= Lavinite =

Mixture of metal particles and sand

Lavinite (Lawinit) is a mixture of metal particles (usually iron) and sand held together by solidified molten sulfur. Instead of metal particles, magnesite could be used to give a whiter product. The idea was to make a material that looks like marble.

It was invented c. 1912 by Willy Henker, who in that year opened the factory "Kunststein-Industrie W. Henker & Co" in Berlin, which was in operation until at least 1936. Henker produced decorative items from lavinite such as vases, candlesticks, lamps, chandeliers and rosettes as well as letters and advertising signs.

Lavinite products were usually black, less often white or colored, enameled or covered with "antique" bronze.
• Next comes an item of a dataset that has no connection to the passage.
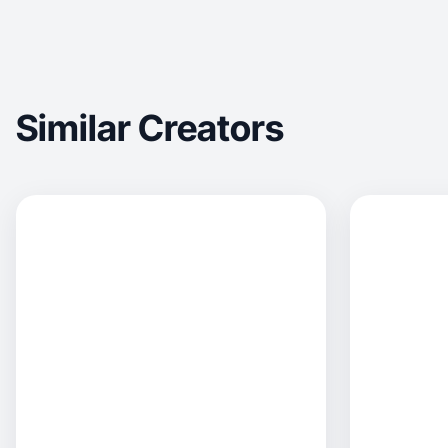
Similar Creators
Initially, the factory offered items in the Art Nouveau style. Later they introduced lines in antique, oriental and Art Deco styles.

In 1922, Kunststein-Industrie W. Henker & Co opened a sales office in New York City and lavinite became very popular in the United States. Afterwards, Henker sold the patent for lavinite production to the U.S., France, Austria and Poland. In 1923 the factory "Lavinit. Krupka I Perlicz" opened in Włocławek, Poland, where it operated until 1939. They offered products from Willy Henker's factory catalogue. Over time, the assortment was expanded by items referring to the history of Poland, such as busts of Prince Józef Poniatowski or Adam Mickiewicz. For a short time, lavinite items were also produced by the Wulkanit factory in Grudziądz.

Currently, decorative items in lavinite are popular and valued at auctions all around the world. The biggest collection of them, comprising 63 items, is in the Muzeum Ziemi Kujawskiej i Dobrzyńskiej in Włocławek.